The Market is setting new highs on a weekly basis. While there is still more fuel in the pipeline in the form of tax cuts, and continued low long term rates, the market is now almost nine years long. Eventually gravity will take its toll on the market. Are you ready?
What are some strategies that an investor can deploy and still take advantage of market growth? Some strategies get rather exotic, and actually take time and care to deploy. For those worried about a market correction, here are three strategies that are fairly painless, and will help you sleep better at night!
Here are three strategies for withstanding a market correction that are fairly painless, and will help you sleep better at night!
1. Diversify (but with a twist) – Every investment textbook touts the benefits of reducing risk by investing in multiple stocks in diverse AND non-correlated industries. The twist is to avoid industries that either won’t benefit from the tax cut, or that may have become overvalued without any upside impetus. A good example is utilities. Utilities have benefited from lowering energy prices over the last five years. That direction appears to be at an end, and most utilities will be mandated to pass the benefits of the tax cut on to their customers in the form of lower prices. Find industries that will continue to benefit from the strong economy, and that have trapped earnings overseas.

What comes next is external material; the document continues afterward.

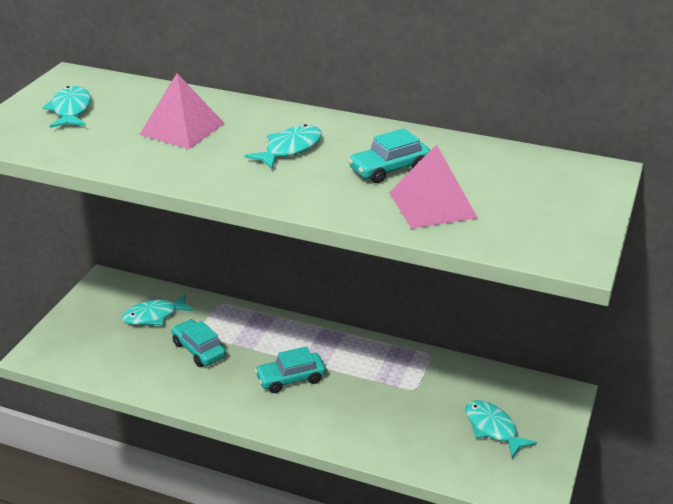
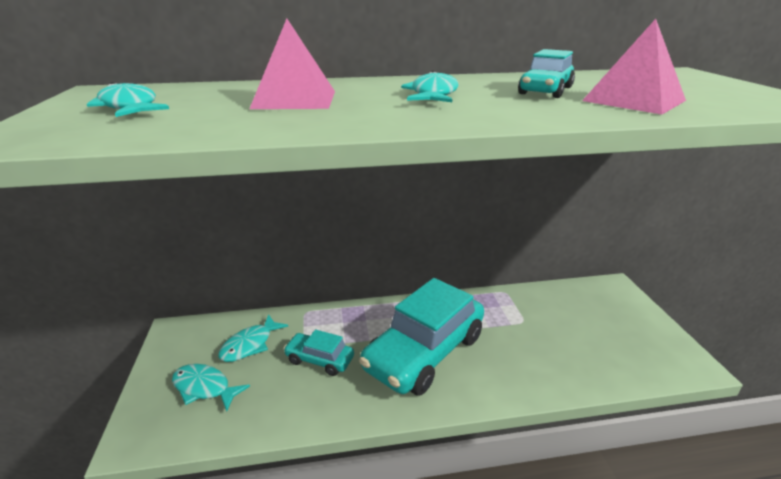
camera: 30 degrees left, 5 degrees down
turquoise car [255,346,326,393] -> turquoise car [359,278,484,396], size x2.11
turquoise fish [466,400,537,458] -> turquoise fish moved to [172,364,250,411]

2. Stop Losses – If you feel the market correction coming, you can put in some stop loss orders. The good news is that your portfolio should have nice increases across the board. Put in a stop loss sell order on some of your bigger holdings which have had a nice runup. By doing this, your broker will automatically sell some of your positions in the event of a correction, and give you cash available to put back into the market when it stabilizes
3. Put Options – If you really are losing sleep about a market correctoin and still want to put a floor under your portfolio, investigate buying a put option on one of the big market indexes. Put options give you the right to sell a stock, and profit when a stock (or in this case an index) goes down. Many people call it portfolio insurance.
Obviously, there are plenty of reasons to think that the market has continued upside. The smart investor, however, should think about how their portfolio is positioned, and ensure that there is some downside protection. It may cost some money to put these transactions in place, but the benefits are many. A well diversified portfolio with downside protection can help you invest confidently, and not worry at night!